*DATA ENTRIES*:
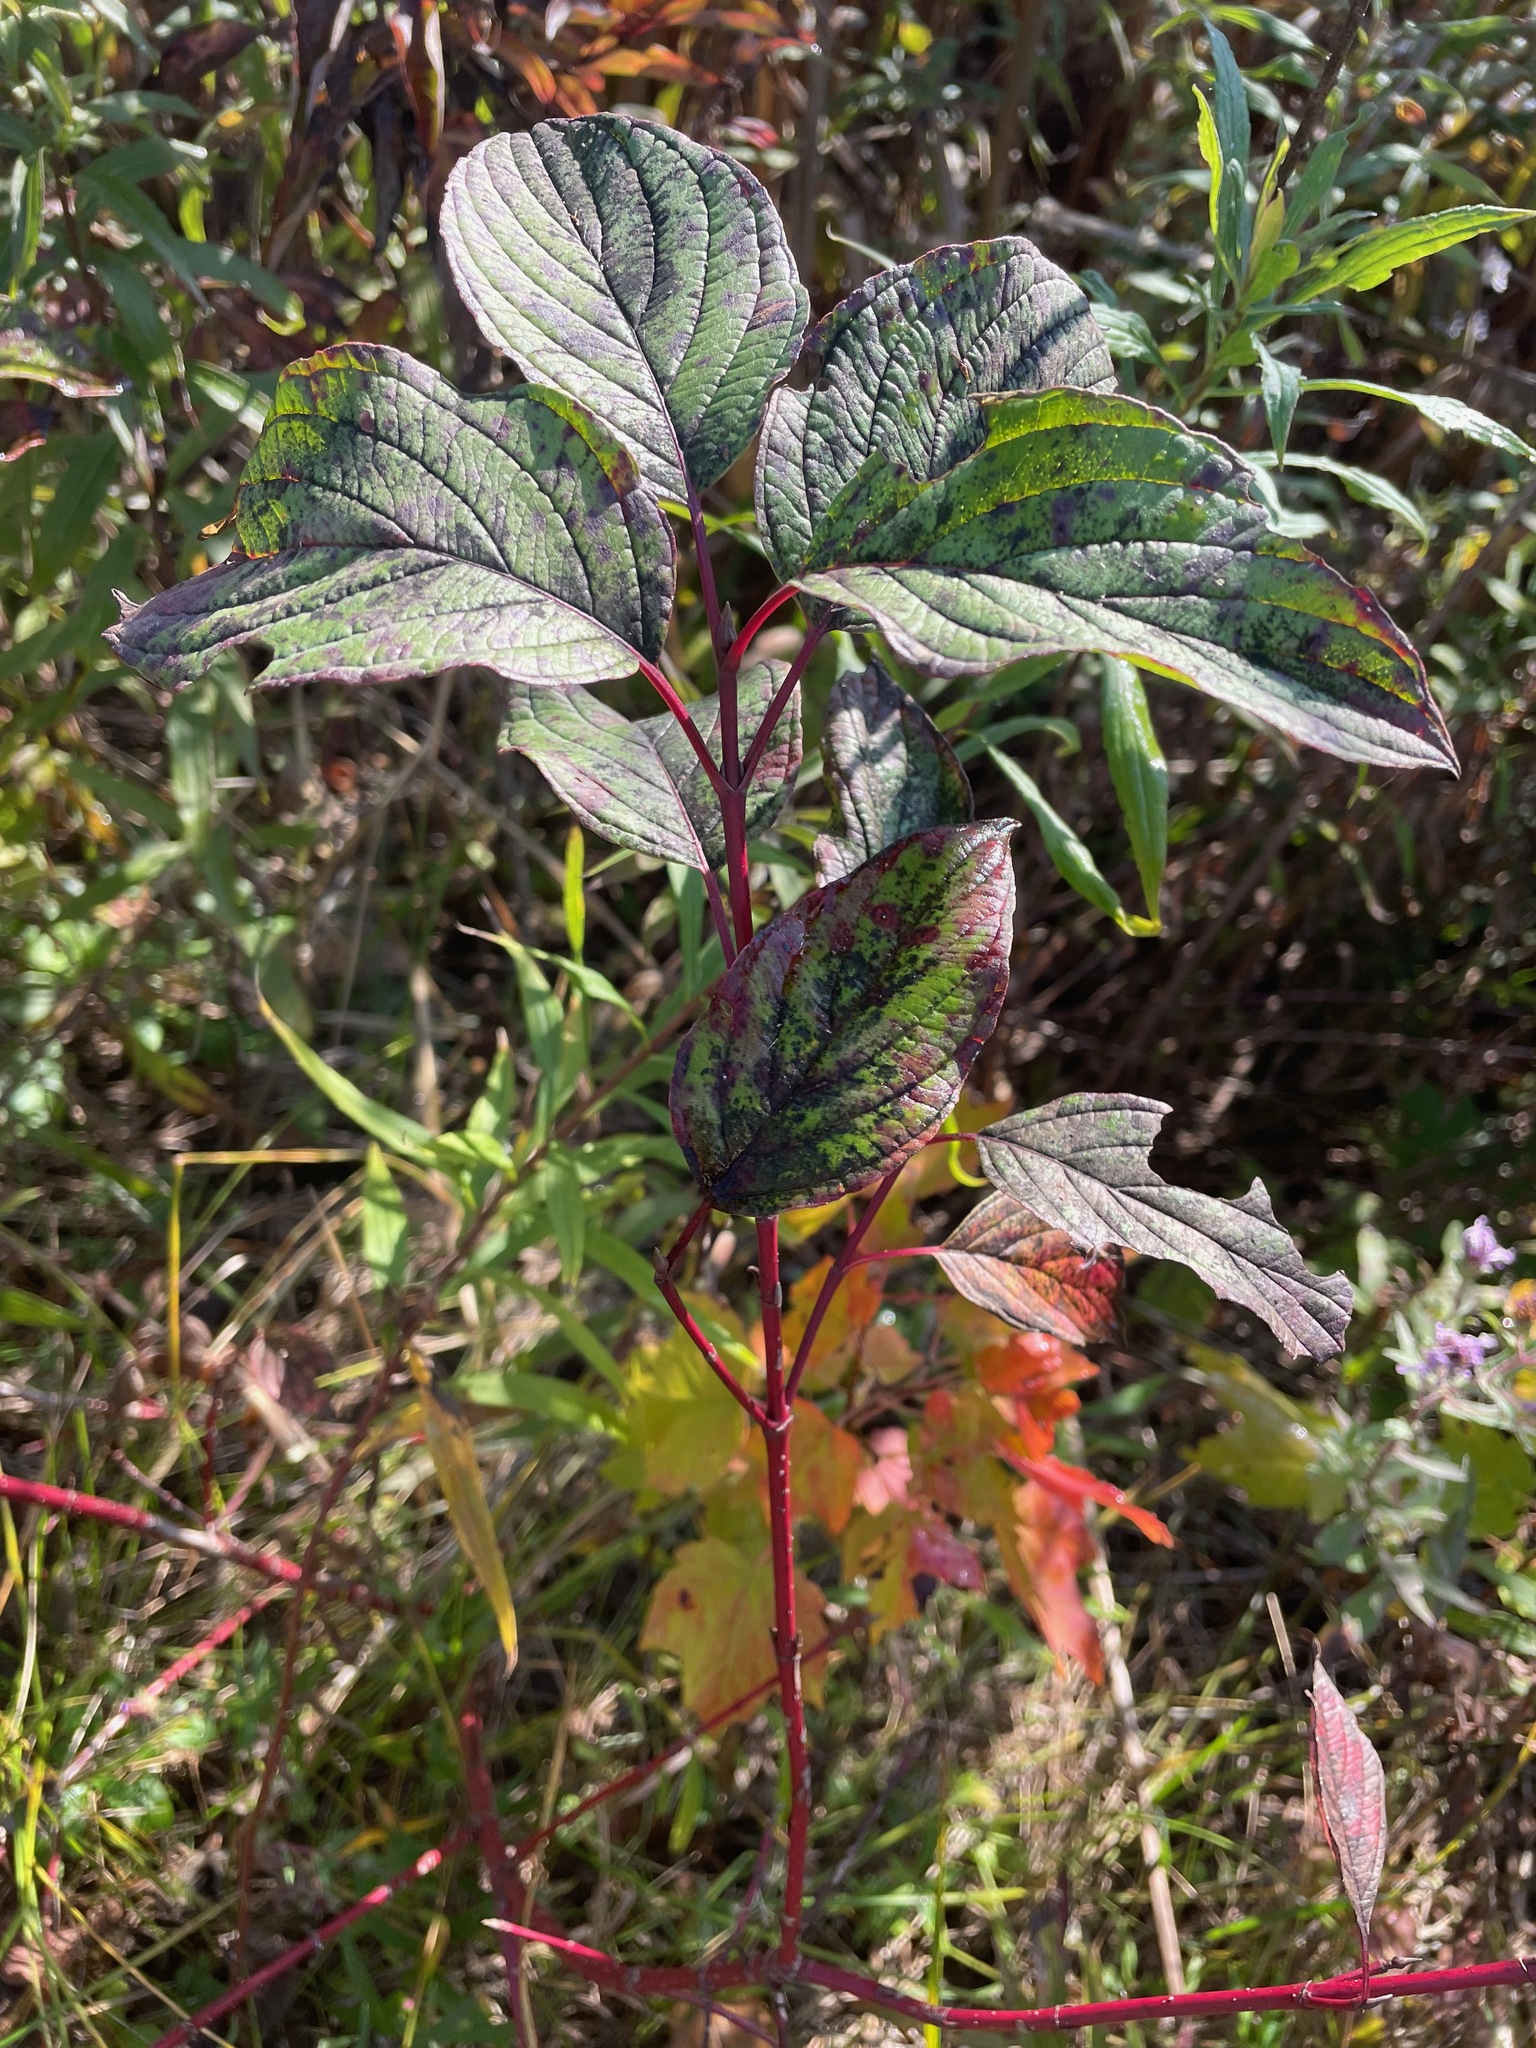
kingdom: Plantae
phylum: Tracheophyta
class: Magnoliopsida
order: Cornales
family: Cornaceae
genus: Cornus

* * *

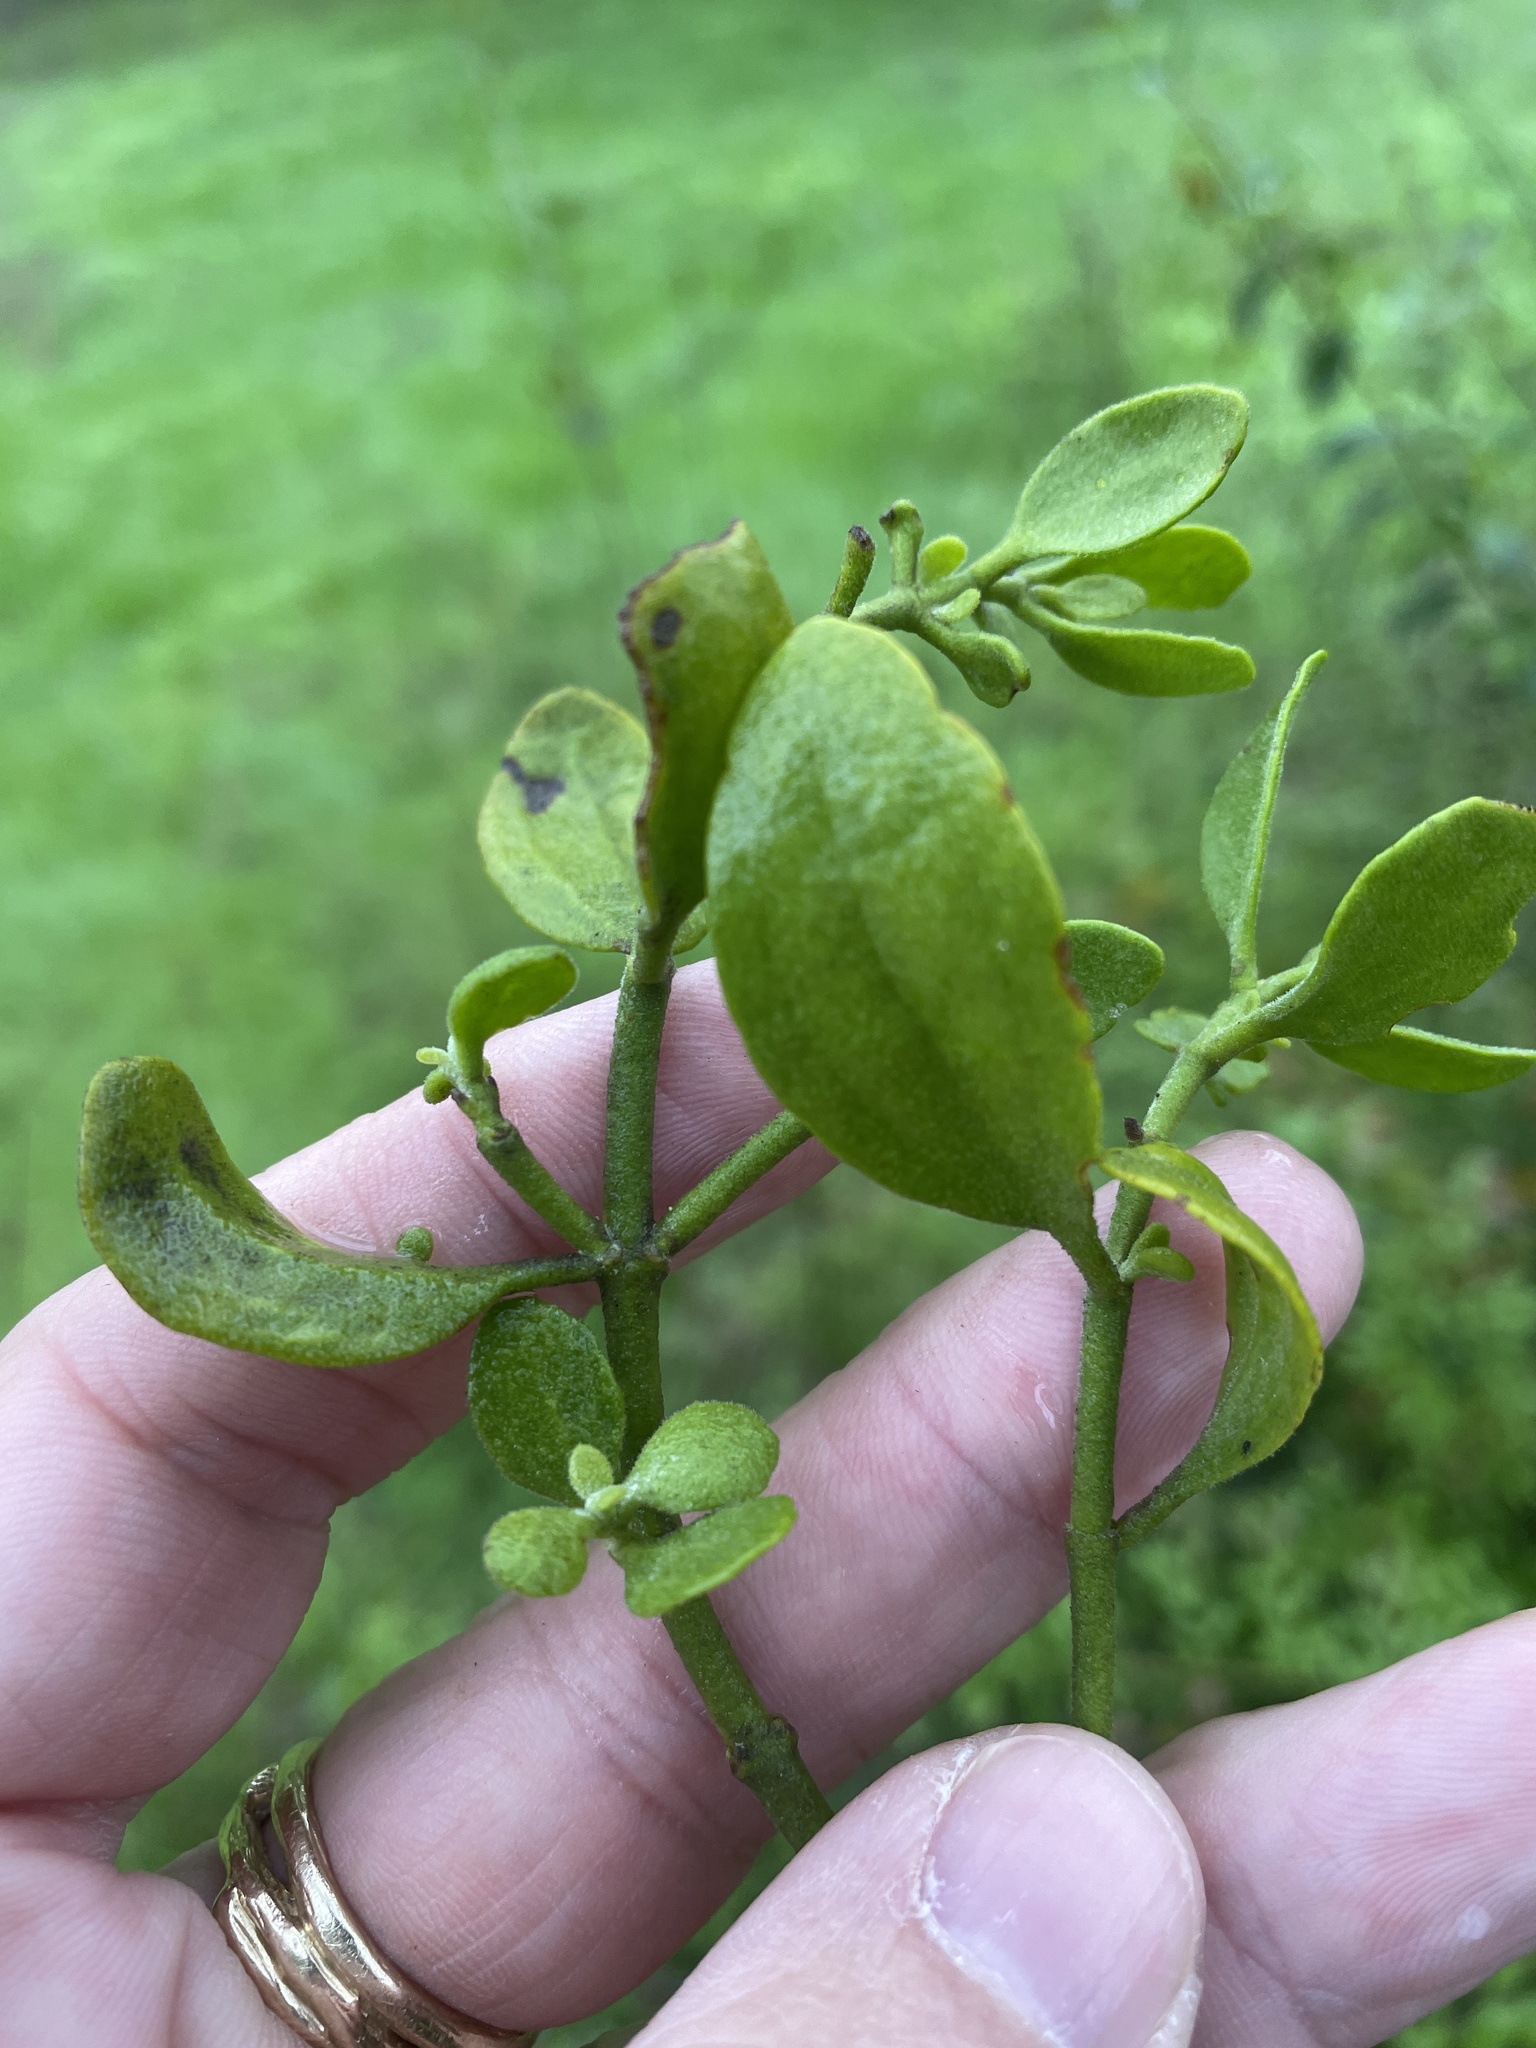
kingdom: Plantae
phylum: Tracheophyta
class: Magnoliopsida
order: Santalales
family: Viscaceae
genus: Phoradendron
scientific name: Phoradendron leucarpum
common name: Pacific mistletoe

---

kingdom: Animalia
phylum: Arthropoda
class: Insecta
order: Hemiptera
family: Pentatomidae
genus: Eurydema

*THE PROBLEM*: Reproduce word for word the lines of the records above, beginning with the line that contains "order: Santalales" and continuing through the line that contains "common name: Pacific mistletoe".

*SOLUTION TO THE PROBLEM*:
order: Santalales
family: Viscaceae
genus: Phoradendron
scientific name: Phoradendron leucarpum
common name: Pacific mistletoe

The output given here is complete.